このダイスへの樹脂付着を防止する方法として、に記載されているような、ダイスへのWCコーティングによるエッジのシャープ化が効果的であるが、長時間の使用でのエッジ部の摩耗により、再び樹脂付着が発生する欠点を有している。
また、樹脂の改良によるダイスへの樹脂付着防止技術は未だ見出されていない。
【0003】
【非特許文献1】
川辺剛士著「コンバーテック」(株)加工技術研究会発行、2001年12月号、p.24
【0004】
【発明が解決しようとする課題】
本発明の目的は、透明性、光拡散性が優れ、シート押出し時にシートの汚染が少ないスチレン−メタアクリル酸エステル系共重合体を含有するスチレン系樹脂組成物を提供しようとするものである。
【0005】
【課題を解決するための手段】
本発明者らは前記課題を解決すべく鋭意検討をした結果、スチレン系単量体単位及び(メタ)アクリル酸エステル系単量体単位を主成分とする共重合体中にメルカプト残基を特定量存在させることによりこの課題にかなうことを見出し、本発明を完成するに至った。
【0006】
即ち、本発明は、(1)下記(a)成分、(b)成分からなるシート押出し時にシート汚染が少ないスチレン系樹脂組成物、(a)成分:スチレン系単量体単位20〜80質量%及び(メタ)アクリル酸エステル系単量体単位80〜20質量%からなる共重合体であり、かつその共重合体のTHF可溶分の重量平均分子量と数平均分子量の比が2.5以下であるスチレン系共重合体中に、メルカプト残基を4000〜8000ppm含有するスチレン系樹脂、(2)(a)成分100質量部に対して、(b)成分が0.1〜20質量部含有してなる(1)記載のスチレン系樹脂組成物、(3)(b)成分の平均粒子径が5〜25μmである(1)又は(2)記載のスチレン系樹脂組成物、(4)(1)〜(3)のいずれか1項記載のスチレン系樹脂組成物からなるシートである。
【0007】
【発明の実施の形態】
以下、本発明を詳しく説明する。
本発明に用いられるスチレン系単量体としては、スチレン、α−メチルスチレン、p−メチルスチレン、p−t−ブチルスチレン等が挙げられるが、好ましくはスチレンである。これらは、単独で使用するかあるいは2種類以上併用してもよい。
【0008】
本発明に用いられる(メタ)アクリル酸エステル系単量体としては、メチルメタクリレート、エチルメタクリレート、メチルアクリレート、エチルアクリレート、n−ブチルアクリレート、2−メチルヘキシルアクリレート、2−エチルヘキシルアクリレート、オクチルアクリレート等が挙げられる。これらは、単独で使用するかあるいは2種類以上を併用してもよい。好ましくは、メチルメタクリレート、エチルアクリレート、n−ブチルアクリレートまたはこれらの混合物である。
【0009】
また、必要に応じてアクリロニトリル等のその他共重合性単量体を用いることもできる。
【0010】
本発明のスチレン系樹脂を構成するスチレン系単量体単位は20〜80質量%であり、(メタ)アクリル酸エステル系単量体単位は80〜20質量%である。

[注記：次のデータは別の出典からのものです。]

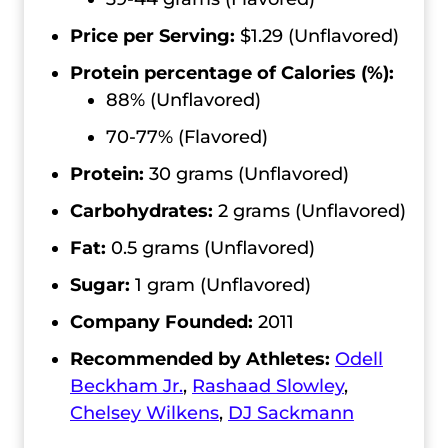
Price per Serving:
$1.29 (Unflavored)
Protein percentage of Calories (%):
88% (Unflavored)
70-77% (Flavored)
Protein:
30 grams (Unflavored)
Carbohydrates:
2 grams (Unflavored)
Fat:
0.5 grams (Unflavored)
Sugar:
1 gram (Unflavored)
Company Founded:
2011
Recommended by Athletes:
Odell
Beckham Jr.
,
Rashaad Slowley
,
Chelsey Wilkens
,
DJ Sackmann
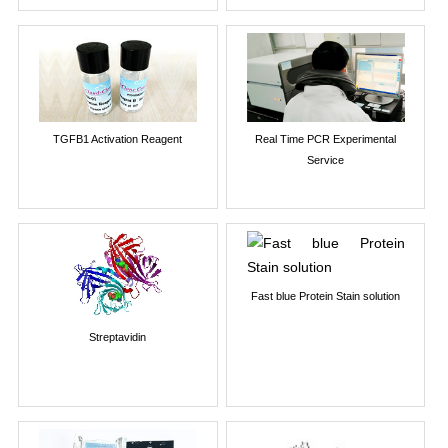
TGFB1 Activation Reagent
Real Time PCR Experimental
Service
Fast blue Protein Stain solution
Streptavidin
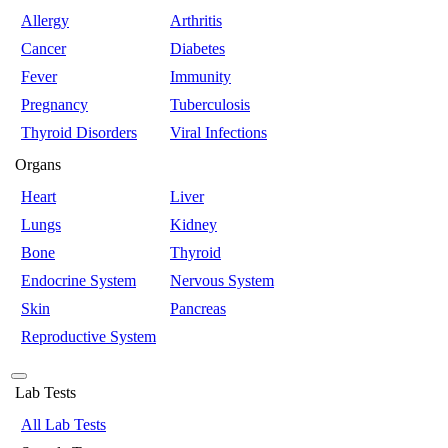
Allergy
Arthritis
Cancer
Diabetes
Fever
Immunity
Pregnancy
Tuberculosis
Thyroid Disorders
Viral Infections
Organs
Heart
Liver
Lungs
Kidney
Bone
Thyroid
Endocrine System
Nervous System
Skin
Pancreas
Reproductive System
Lab Tests
All Lab Tests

この範囲から外れると、得られるスチレン系樹脂の透明性が低下し好ましくない。
【0011】
また、本発明で用いられるメルカプト基を有する化合物としては、n−ブチルメルカプタン、イソブチルメルカプタン、n−ヘキシルメルカプタン、n−オクチルメルカプタン、n−デシルメルカプタン、n−ドデシルメルカプタン、sec−ドデシルメルカプタン、tert−ドデシルメルカプタン等のアルキル基、置換アルキル基を有する第一級、第二級及び第三級メルカプタン、フェニルメルカプタン、チオクレゾール等の芳香族メルカプタン、チオグリコール酸とそのエステル及びエチレンチオグリコール等が挙げられる。これらは単独で使用するかあるいは2種類以上を併用してもよい。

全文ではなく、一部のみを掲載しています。